▶ Brief:
Find the word "lines" in the data. Return every line where it appears.

Stored items
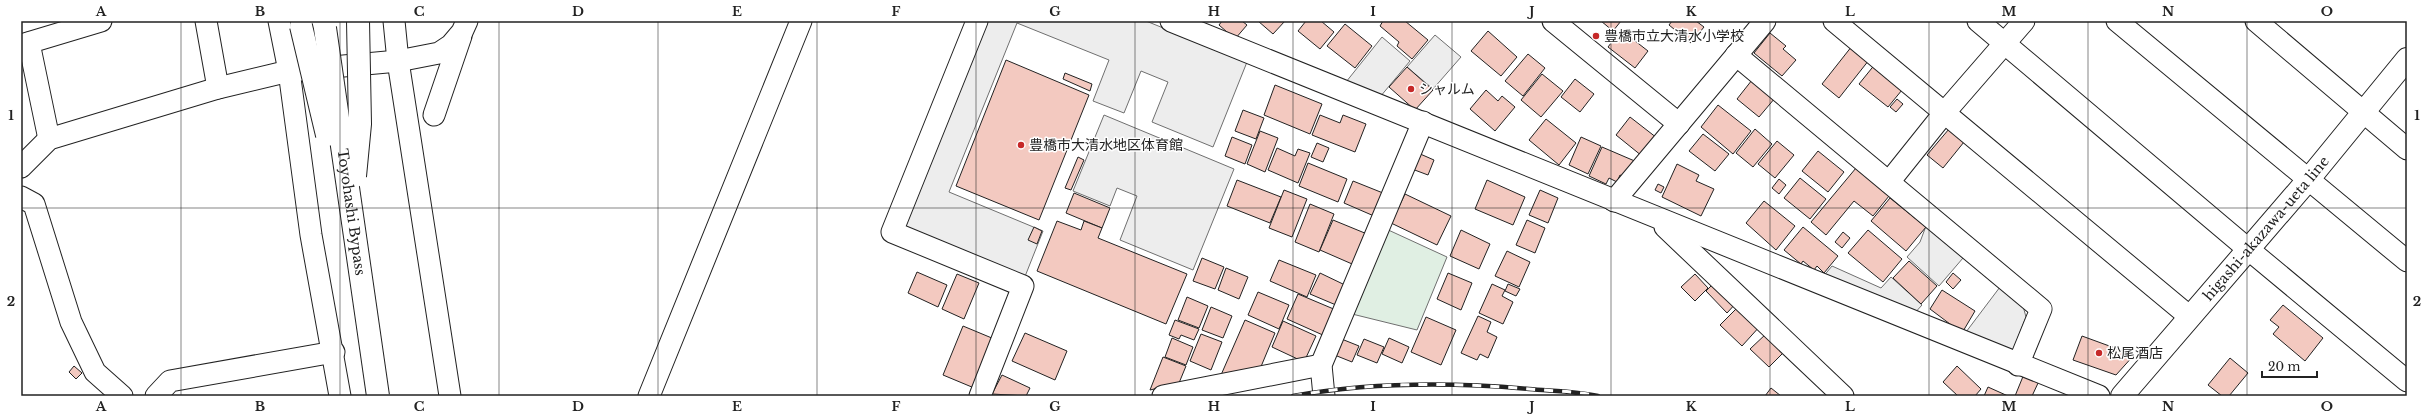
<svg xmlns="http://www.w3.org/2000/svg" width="2428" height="417" viewBox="0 0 2428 417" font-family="'Libre Baskerville','Noto Sans JP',serif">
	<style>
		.green { fill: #e0efe3; stroke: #6f6f6f }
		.parking { fill: #ededed; stroke: #6f6f6f }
		.building { fill: #f3c9c0; stroke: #222 }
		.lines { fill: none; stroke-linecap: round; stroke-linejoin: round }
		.minor-casing { stroke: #222; stroke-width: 23 }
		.major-casing { stroke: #222; stroke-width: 24 }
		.minor { stroke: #fff; stroke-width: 21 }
		.major { stroke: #fff; stroke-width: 22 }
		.rail-casing { stroke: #222; stroke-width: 4.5 }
		.rail { stroke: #fff; stroke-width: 3; stroke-dasharray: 9; stroke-linecap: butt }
		.highway-bridge-casing { stroke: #222; stroke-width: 24; stroke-linecap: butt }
		.highway-bridge { stroke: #fff; stroke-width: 22 }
		.grid { fill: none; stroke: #222; stroke-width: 1; stroke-opacity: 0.55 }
		.poi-dot { fill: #c62828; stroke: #fff; stroke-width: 1.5 }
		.labels { text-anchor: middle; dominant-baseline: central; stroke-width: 3; stroke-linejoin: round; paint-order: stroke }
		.poi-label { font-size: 14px; fill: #222; stroke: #fff; text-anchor: start }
		.street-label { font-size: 14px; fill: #222; stroke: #fff }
		.neatline { fill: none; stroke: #222; stroke-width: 1.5 }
		.grid-label { font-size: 13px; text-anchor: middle; font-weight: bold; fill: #222 }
	</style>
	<rect width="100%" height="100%" fill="#fff"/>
	<path class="green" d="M1384,228L1447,257L1417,330L1348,313Z"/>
	<g class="parking">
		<path d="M982,21H1146L1247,62L1213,147L1152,122L1168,82L1141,71L1124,113L1093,101L1109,60L1017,23L949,192L1043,231L1024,279L899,229Z"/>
		<path d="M1435,35L1461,57L1433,89L1407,67Z"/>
		<path d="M1382,37L1410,61L1380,97L1346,82Z"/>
		<path d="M1104,115L1234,169L1193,270L1120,240L1137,196L1117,188L1110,206L1073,191Z"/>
		<path d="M1926,226L1963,258L1939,286L1907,257L1920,242Z"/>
		<path d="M1832,266L1881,288L1891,277L1922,305L1913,315L1822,278Z"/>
		<path d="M2000,287L2023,306L2026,317L2011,355L1963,336Z"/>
	</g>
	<g class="building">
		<path d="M1222,21H1242L1247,25L1235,39L1219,25Z"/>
		<path d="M1258,21H1285L1273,34Z"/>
		<path d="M1306,21H1321L1334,32L1320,49L1298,31Z"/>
		<path d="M1383,21H1405L1428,40L1412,59L1397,46L1399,42L1380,26Z"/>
		<path d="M1601,21H1621L1613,31Z"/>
		<path d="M1672,21H1696L1704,27L1691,43L1669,25Z"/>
		<path d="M1345,24L1372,46L1355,68L1327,46Z"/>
		<path d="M1621,30L1648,51L1635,68L1608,47Z"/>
		<path d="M1488,31L1517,57L1501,76L1471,51Z"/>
		<path d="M1770,33L1786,46L1783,49L1796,60L1782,76L1754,53Z"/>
		<path d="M1852,46L1869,60L1839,98L1822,84Z"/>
		<path d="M1528,54L1545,68L1523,96L1505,81Z"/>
		<path d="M1006,60L1089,95L1039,220L956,186Z"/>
		<path d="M1876,63L1902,90L1888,107L1859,84Z"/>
		<path d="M1407,67L1433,90L1415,110L1389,87Z"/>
		<path d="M1065,73L1092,84L1090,91L1063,79Z"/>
		<path d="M1542,74L1563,91L1541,117L1521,100Z"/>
		<path d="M1575,79L1594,94L1580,112L1561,97Z"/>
		<path d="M1752,80L1775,98L1759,117L1737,99Z"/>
		<path d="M1275,85L1322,104L1310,134L1264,115Z"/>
		<path d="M1486,90L1498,101L1502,96L1515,107L1495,131L1470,109Z"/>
		<path d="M1897,99L1903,104L1896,112L1890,107Z"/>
		<path d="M1718,105L1751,131L1733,154L1701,127Z"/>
		<path d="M1243,110L1264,118L1256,139L1235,131Z"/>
		<path d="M1320,115L1340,123L1343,115L1366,124L1355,152L1312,135Z"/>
		<path d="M1630,117L1657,138L1642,156L1616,135Z"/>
		<path d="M1546,119L1576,143L1559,165L1529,140Z"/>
		<path d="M1755,129L1772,144L1753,167L1736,153Z"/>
		<path d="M1949,129L1964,142L1943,168L1927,155Z"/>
		<path d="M1260,131L1278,138L1265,172L1247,164Z"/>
		<path d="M1703,134L1729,154L1715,171L1689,151Z"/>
		<path d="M1232,137L1252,145L1245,164L1225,156Z"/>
		<path d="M1581,137L1601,146L1588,174L1569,165Z"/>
		<path d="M1777,141L1794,155L1775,178L1758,164Z"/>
		<path d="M1317,143L1329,148L1323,162L1311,157Z"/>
		<path d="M1602,147L1637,162L1629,179L1620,175L1617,182L1609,178L1606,184L1589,176Z"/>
		<path d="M1277,148L1295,156L1298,149L1310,153L1298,183L1268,170Z"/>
		<path d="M1818,151L1844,172L1828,192L1802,171Z"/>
		<path d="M1418,153L1434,160L1428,175L1412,169Z"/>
		<path d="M1078,157L1084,160L1071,190L1065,188Z"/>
		<path d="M1308,163L1347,179L1338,202L1299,186Z"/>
		<path d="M1677,164L1699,175L1696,181L1714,189L1701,216L1662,197Z"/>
		<path d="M1856,168L1889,196L1873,216L1854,201L1826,235L1811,222Z"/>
		<path d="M1800,178L1826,199L1810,219L1784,198Z"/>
		<path d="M1779,179L1786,185L1779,194L1772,188Z"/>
		<path d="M1237,180L1281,197L1270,223L1227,206Z"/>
		<path d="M1487,180L1525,197L1513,225L1475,209Z"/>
		<path d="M1353,181L1383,193L1374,216L1344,203Z"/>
		<path d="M1658,184L1664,187L1661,193L1655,190Z"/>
		<path d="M1284,190L1307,199L1292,237L1269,228Z"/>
		<path d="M1540,190L1558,198L1548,223L1529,215Z"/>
		<path d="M1074,193L1110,208L1102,228L1066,213Z"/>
		<path d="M1405,194L1451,216L1437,245L1391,223Z"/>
		<path d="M1890,198L1926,227L1906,251L1871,221Z"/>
		<path d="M1764,201L1795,226L1776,250L1746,223Z"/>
		<path d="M1310,204L1334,214L1319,252L1295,242Z"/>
		<path d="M1333,220L1372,236L1359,267L1320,250Z"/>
		<path d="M1527,220L1545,228L1535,253L1516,245Z"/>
		<path d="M1057,221L1081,230L1084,221L1102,228L1098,238L1187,274L1166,324L1037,271Z"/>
		<path d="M1034,227L1042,231L1037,244L1028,240Z"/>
		<path d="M1803,227L1838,256L1824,273L1817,266L1814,270L1803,261L1801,264L1784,250Z"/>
		<path d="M1461,230L1490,244L1479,269L1450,256Z"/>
		<path d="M1868,230L1902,259L1883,282L1848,253Z"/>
		<path d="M1843,232L1850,238L1842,248L1835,242Z"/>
		<path d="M1507,251L1530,262L1519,287L1495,276Z"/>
		<path d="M1202,258L1224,267L1215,289L1193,281Z"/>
		<path d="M1279,260L1316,275L1307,297L1270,281Z"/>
		<path d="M1909,261L1937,286L1921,304L1893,278Z"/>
		<path d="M1226,268L1248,277L1239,299L1218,290Z"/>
		<path d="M917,272L947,285L938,307L908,293Z"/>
		<path d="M1320,273L1345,285L1336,305L1310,294Z"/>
		<path d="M1448,273L1472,283L1461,310L1437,299Z"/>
		<path d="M1953,273L1961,280L1953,289L1946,282Z"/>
		<path d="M957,274L979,283L964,319L942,309Z"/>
		<path d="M1695,274L1708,288L1695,301L1681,287Z"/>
		<path d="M1716,281L1737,302L1727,313L1706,291Z"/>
		<path d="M1492,284L1505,290L1502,296L1513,302L1503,324L1479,313Z"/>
		<path d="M1508,284L1520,289L1516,296L1505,291Z"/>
		<path d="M1942,290L1975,311L1962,333L1930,309Z"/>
		<path d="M1258,292L1289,305L1279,329L1248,315Z"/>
		<path d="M1298,294L1336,310L1325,336L1287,319Z"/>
		<path d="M1187,297L1208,306L1199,328L1178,320Z"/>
		<path d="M1740,305L1761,325L1742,346L1720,325Z"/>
		<path d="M2283,305L2323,338L2305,361L2273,334L2279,327L2270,320Z"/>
		<path d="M1211,307L1232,316L1223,338L1202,330Z"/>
		<path d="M1478,316L1491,322L1487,332L1497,337L1488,358L1480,354L1477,360L1461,353Z"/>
		<path d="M1426,317L1456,330L1441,365L1411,352Z"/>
		<path d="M1175,320L1199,329L1194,340L1181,335L1179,339L1169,335Z"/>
		<path d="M1245,320L1275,333L1260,369L1221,375Z"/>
		<path d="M1283,321L1316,336L1304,362L1272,347Z"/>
		<path d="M963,326L999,341L979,390L943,375Z"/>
		<path d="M1025,333L1067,351L1055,380L1012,361Z"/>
		<path d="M1767,333L1785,351L1769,367L1750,349Z"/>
		<path d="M1201,334L1222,342L1211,370L1190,361Z"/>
		<path d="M2082,336L2134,355L2116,375L2073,360Z"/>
		<path d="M1172,338L1193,347L1186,365L1165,357Z"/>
		<path d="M1339,338L1359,346L1352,362L1332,354Z"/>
		<path d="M1389,338L1409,347L1402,363L1382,354Z"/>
		<path d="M1364,339L1384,347L1377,363L1357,355Z"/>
		<path d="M1163,357L1186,366L1179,383L1150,390Z"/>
		<path d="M2230,358L2248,373L2229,396H2222L2208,385Z"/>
		<path d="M74,366L82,373L76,379L69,372Z"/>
		<path d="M1957,366L1981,389L1975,396H1958L1943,382Z"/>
		<path d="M2024,374L2039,381L2032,396H2015Z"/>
		<path d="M1002,375L1030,388L1026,396L992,394Z"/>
		<path d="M1988,387L2008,396H1984Z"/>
		<path d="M1771,388L1781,396H1765Z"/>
	</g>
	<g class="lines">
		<defs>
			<g id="minor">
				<path d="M206,21L218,88"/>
				<path d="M279,21L289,71L311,235L340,396"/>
				<path d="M394,21L398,61L450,396"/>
				<path d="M977,21L892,232L1023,286L980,396"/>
				<path d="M1171,21L2099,396"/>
				<path d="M1553,21L1679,124"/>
				<path d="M1834,21L2190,317"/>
				<path d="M1978,21L2248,249L2407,381"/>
				<path d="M2117,21L2407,261"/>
				<path d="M2256,21L2407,149"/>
				<path d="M29,43L49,139"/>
				<path d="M21,45L101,21"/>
				<path d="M1736,55L2041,309L2018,365"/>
				<path d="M434,115L461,36"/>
				<path d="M21,167L49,139L218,88L289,71L398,61L439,53L451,45L462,32L467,21"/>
				<path d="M1889,182L1945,112L2024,21"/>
				<path d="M21,197L34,204L71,322L95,372L122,396"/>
				<path d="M1614,201L1765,21"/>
				<path d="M1665,227L1843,396"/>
				<path d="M156,396L170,381L334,352"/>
				<path d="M649,396L801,21"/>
				<path d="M1163,396L1321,365"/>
				<path d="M1324,396L1321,365L1423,122"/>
			</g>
			<g id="major">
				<path id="s1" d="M2122,396L2308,180L2407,59"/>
			</g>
		</defs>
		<use href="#minor" class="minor-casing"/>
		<use href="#major" class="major-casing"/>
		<use href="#minor" class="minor"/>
		<use href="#major" class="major"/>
		<defs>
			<path id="rail" d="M1293,396C1372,382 1449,382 1529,389C1552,391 1576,391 1598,396"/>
		</defs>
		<use href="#rail" class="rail-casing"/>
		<use href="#rail" class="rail"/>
		<defs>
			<g id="highway-bridge">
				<path d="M301,26L327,135"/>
				<path id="s2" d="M325,28L378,396"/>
				<path d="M355,176L360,124L358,21"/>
			</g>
		</defs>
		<use href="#highway-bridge" class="highway-bridge-casing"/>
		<use href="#highway-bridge" class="highway-bridge"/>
	</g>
	<path class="grid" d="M181,21V396M340,21V396M499,21V396M658,21V396M817,21V396M976,21V396M1135,21V396M1293,21V396M1452,21V396M1611,21V396M1770,21V396M1929,21V396M2088,21V396M2247,21V396M21,208H2407"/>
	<g class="poi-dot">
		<circle cx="1596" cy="36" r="4"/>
		<circle cx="1411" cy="89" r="4"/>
		<circle cx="1021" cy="145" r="4"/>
		<circle cx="2099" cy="353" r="4"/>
	</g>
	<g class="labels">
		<g class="poi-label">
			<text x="1604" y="36">豊橋市立大清水小学校</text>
			<text x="1419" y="89">シャルム</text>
			<text x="1029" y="145">豊橋市大清水地区体育館</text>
			<text x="2107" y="353">松尾酒店</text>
		</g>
		<g class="street-label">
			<text stroke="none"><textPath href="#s2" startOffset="186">Toyohashi Bypass</textPath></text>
			<text stroke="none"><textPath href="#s1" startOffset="221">higashi-akazawa-ueta line</textPath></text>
		</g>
	</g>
	<rect width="2428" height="417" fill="none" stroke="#ffffff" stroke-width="44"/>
	<path d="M2262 371v6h55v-6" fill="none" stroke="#222222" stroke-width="2"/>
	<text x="2268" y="371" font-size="12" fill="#222222" stroke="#ffffff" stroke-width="3" paint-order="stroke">20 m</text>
	<rect x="22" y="22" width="2384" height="373" class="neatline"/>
	<g class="grid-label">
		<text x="101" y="16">A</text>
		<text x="260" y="16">B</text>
		<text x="419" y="16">C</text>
		<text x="578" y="16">D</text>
		<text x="737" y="16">E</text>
		<text x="896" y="16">F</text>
		<text x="1055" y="16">G</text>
		<text x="1214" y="16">H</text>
		<text x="1373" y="16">I</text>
		<text x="1532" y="16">J</text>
		<text x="1691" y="16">K</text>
		<text x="1850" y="16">L</text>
		<text x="2009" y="16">M</text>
		<text x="2168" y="16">N</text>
		<text x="2327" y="16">O</text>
		<text x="11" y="120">1</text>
		<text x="2417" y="120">1</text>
		<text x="11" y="306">2</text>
		<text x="2417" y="306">2</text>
		<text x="101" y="411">A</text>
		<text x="260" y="411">B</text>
		<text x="419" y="411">C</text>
		<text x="578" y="411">D</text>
		<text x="737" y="411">E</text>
		<text x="896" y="411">F</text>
		<text x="1055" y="411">G</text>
		<text x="1214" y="411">H</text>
		<text x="1373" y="411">I</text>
		<text x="1532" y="411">J</text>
		<text x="1691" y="411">K</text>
		<text x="1850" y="411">L</text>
		<text x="2009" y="411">M</text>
		<text x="2168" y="411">N</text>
		<text x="2327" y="411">O</text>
	</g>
</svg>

▶ Problem solution:
		.lines { fill: none; stroke-linecap: round; stroke-linejoin: round }
	<g class="lines">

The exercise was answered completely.